Since its initial approval in 2011 for single-dose infiltration into the surgical site, more than 3.75 million patients have been treated with EXPAREL in the post-marketing setting. The expansion of the EXPAREL label to now also include interscalene brachial plexus nerve block allows clinicians to potentially eliminate the need for cumbersome catheters and pumps traditionally used to extend the duration of regional analgesia.
“There is a critical need in the postsurgical setting for non-opioid options that turn off pain at the surgical site and reduce the need for opioids,” said Jeffrey Gadsden, MD, Chief of Orthopaedics, Plastics, and Regional Anesthesiology and Associate Professor of Anesthesiology at Duke University School of Medicine. “The ability to provide effective regional analgesia with a single dose of EXPAREL is a tremendous victory for patients and advances the imperative need for low- or no-opioid pain management strategies.”
The sNDA approval was based on positive data from a Phase 3 study of EXPAREL in brachial plexus block for shoulder surgeries, in which EXPAREL demonstrated statistical significance for the primary endpoint of cumulative pain scores over 48 hours as measured by the area under the curve (P<0.0001). EXPAREL also achieved statistical significance versus placebo for the study’s key secondary endpoints as follows: total postsurgical opioid consumption through 48 hours (P<0.0001); opioid-free subjects through 48 hours (P<0.01); and time to first opioid rescue through 48 hours (P<0.0001).
The safety profile for EXPAREL in the interscalene brachial plexus nerve block study was consistent with the previously reported safety profile of EXPAREL in wound infiltration, and also with the profile of bupivacaine when used as a brachial plexus nerve block.
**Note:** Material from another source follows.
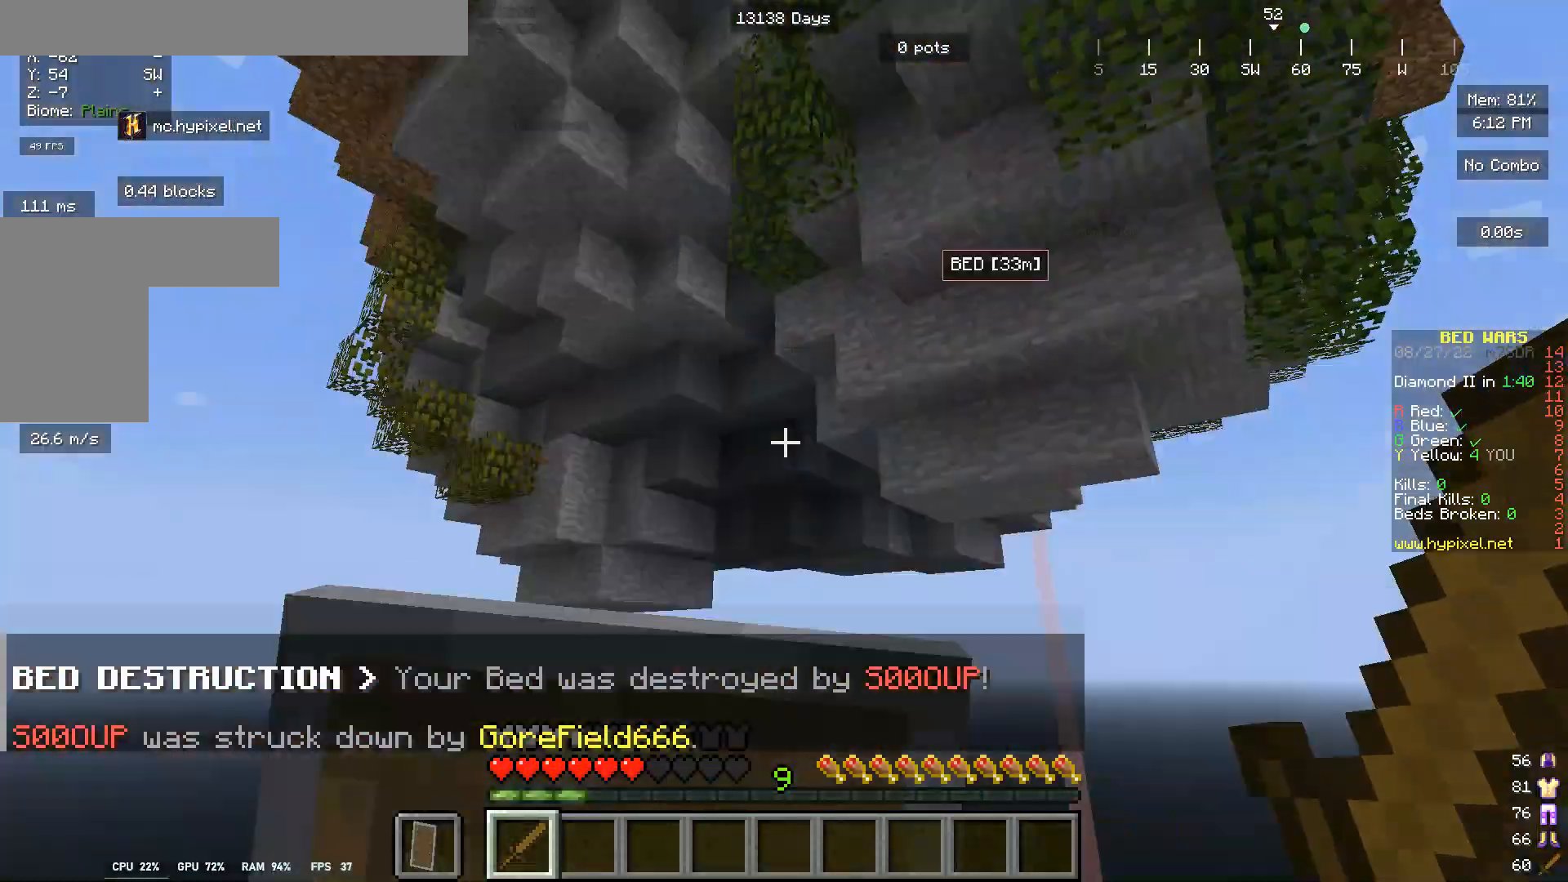
{"keys": [], "mouse": ["left"], "events": [[33, "mouse_left", "up"], [33, "w", "up"], [200, "mouse_left", "down"], [300, "mouse_left", "up"], [433, "mouse_left", "down"]]}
The study randomized 156 patients across 17 sites in a 1:1 ratio to receive a single dose of either EXPAREL 133 mg in 10 mL expanded in volume with 10 mL of normal saline for a total volume of 20 mL or placebo 20 mL. EXPAREL was administered as a single-dose brachial plexus block under ultrasound guidance at least one hour prior to surgery. All patients were eligible to receive postsurgical rescue opioids upon request for pain control.